* **What this task involves**
What lines in the entries hold the string "tomater"? List them.

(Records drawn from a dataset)
□ □ □ □

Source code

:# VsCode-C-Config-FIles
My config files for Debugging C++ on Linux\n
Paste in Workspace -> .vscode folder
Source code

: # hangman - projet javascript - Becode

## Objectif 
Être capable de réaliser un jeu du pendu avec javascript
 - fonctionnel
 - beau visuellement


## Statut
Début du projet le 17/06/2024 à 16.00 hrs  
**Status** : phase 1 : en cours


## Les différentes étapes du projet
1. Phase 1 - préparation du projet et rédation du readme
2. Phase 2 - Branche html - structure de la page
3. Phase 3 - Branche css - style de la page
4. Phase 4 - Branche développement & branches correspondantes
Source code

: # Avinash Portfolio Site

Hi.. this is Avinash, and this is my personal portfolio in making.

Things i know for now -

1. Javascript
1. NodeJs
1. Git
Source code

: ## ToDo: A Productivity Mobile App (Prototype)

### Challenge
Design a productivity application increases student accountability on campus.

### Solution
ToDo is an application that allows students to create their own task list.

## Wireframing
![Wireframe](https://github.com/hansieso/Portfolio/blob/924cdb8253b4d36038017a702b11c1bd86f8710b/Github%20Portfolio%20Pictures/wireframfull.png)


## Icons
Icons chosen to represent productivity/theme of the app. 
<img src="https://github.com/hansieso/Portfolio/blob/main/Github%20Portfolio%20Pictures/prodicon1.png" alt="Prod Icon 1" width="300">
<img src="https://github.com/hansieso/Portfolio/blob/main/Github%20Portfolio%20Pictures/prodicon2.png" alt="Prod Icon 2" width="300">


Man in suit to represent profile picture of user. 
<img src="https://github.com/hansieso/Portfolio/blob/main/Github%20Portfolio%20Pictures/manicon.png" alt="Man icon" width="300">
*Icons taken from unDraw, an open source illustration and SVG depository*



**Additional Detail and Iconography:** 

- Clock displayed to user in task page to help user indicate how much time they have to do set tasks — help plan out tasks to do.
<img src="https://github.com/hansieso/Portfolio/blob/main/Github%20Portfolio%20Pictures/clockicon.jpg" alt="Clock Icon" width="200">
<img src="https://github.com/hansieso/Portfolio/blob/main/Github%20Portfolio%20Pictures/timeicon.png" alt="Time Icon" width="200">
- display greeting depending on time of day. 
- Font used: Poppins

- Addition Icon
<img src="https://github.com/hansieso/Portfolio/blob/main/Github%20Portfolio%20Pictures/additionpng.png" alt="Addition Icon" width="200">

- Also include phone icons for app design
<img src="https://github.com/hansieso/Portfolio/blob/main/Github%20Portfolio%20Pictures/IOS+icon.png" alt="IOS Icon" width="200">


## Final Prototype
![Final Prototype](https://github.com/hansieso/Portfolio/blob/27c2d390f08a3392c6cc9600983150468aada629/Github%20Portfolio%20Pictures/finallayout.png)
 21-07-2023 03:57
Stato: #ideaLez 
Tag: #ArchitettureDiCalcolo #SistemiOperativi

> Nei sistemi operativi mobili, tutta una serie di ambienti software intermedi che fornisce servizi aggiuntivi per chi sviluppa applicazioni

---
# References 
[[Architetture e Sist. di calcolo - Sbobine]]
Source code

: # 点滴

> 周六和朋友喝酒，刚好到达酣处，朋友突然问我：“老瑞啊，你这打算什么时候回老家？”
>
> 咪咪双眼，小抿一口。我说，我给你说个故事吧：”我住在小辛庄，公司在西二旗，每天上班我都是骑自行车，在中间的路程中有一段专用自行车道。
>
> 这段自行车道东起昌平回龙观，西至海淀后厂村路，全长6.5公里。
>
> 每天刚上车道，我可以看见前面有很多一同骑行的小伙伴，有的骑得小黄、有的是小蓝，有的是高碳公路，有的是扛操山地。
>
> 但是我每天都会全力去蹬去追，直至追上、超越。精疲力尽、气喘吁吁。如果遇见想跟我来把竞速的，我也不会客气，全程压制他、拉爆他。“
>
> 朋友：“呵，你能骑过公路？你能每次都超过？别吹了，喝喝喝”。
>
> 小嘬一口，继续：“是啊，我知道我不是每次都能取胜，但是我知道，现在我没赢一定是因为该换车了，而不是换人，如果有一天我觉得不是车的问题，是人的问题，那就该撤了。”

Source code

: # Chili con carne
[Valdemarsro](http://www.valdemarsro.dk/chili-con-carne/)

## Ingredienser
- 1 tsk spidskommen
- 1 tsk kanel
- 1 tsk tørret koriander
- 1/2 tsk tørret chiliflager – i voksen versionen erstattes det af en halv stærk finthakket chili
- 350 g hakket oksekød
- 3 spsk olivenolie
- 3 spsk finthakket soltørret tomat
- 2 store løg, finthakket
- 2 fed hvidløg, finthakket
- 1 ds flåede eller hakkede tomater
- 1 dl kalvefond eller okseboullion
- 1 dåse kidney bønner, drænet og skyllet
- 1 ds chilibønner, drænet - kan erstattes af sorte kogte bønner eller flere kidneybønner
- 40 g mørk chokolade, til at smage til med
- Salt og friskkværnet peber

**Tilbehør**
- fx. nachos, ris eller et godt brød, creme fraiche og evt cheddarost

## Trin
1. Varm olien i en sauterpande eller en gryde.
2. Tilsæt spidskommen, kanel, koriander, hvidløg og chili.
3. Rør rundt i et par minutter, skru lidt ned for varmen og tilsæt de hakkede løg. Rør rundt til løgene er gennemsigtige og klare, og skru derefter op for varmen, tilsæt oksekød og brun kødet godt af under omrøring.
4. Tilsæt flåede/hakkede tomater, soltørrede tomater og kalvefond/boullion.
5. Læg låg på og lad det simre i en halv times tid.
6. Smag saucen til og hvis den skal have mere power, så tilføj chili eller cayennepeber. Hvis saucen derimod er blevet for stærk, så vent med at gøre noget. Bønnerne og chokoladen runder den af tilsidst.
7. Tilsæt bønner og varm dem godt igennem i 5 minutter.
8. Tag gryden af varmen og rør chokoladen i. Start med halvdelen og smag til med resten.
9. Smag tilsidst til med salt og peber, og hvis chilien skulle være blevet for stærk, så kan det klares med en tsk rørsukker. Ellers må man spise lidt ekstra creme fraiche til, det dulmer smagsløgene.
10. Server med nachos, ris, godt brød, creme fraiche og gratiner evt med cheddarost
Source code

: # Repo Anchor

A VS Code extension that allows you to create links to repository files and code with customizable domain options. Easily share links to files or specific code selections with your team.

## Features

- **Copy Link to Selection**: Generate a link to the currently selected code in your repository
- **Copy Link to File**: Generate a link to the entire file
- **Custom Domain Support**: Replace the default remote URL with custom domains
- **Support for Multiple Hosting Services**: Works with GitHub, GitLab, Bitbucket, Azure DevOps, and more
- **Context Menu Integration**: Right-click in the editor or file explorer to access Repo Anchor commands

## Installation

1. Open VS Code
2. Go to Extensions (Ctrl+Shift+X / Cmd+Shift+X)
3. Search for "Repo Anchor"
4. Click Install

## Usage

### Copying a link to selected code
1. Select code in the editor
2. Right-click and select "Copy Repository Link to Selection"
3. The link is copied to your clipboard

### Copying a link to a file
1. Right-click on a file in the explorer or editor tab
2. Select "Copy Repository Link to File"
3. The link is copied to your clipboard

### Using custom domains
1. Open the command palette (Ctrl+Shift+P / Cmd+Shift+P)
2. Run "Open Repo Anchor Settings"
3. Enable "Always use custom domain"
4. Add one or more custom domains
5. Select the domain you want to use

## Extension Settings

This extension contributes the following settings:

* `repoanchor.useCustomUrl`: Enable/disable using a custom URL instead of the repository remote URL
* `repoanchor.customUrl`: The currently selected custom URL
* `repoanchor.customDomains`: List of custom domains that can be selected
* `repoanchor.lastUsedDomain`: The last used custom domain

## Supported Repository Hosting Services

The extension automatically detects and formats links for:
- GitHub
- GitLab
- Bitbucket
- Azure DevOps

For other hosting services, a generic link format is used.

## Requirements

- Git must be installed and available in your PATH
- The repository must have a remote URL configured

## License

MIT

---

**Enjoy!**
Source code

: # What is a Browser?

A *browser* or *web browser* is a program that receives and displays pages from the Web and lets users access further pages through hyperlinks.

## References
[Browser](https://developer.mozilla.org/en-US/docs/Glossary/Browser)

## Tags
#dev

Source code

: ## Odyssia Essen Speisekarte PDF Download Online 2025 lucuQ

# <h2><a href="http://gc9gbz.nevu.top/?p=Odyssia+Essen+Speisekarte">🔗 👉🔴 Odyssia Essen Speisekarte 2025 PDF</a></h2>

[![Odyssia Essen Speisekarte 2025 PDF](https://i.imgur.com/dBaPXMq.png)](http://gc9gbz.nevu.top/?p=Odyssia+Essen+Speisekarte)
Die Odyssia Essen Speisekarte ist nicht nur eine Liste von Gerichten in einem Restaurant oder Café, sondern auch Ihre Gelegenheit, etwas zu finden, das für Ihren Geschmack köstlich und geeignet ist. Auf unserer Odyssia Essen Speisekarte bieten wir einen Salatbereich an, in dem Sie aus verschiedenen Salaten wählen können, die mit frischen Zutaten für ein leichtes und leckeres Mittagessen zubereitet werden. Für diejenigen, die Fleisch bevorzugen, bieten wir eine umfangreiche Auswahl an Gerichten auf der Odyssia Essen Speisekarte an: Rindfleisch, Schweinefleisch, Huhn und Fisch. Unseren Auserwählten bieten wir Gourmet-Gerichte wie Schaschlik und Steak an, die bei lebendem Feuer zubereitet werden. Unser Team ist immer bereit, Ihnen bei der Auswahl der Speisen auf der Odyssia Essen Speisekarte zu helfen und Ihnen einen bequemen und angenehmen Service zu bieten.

□ □ □ □

* **Solved problem**
- 1 ds flåede eller hakkede tomater
4. Tilsæt flåede/hakkede tomater, soltørrede tomater og kalvefond/boullion.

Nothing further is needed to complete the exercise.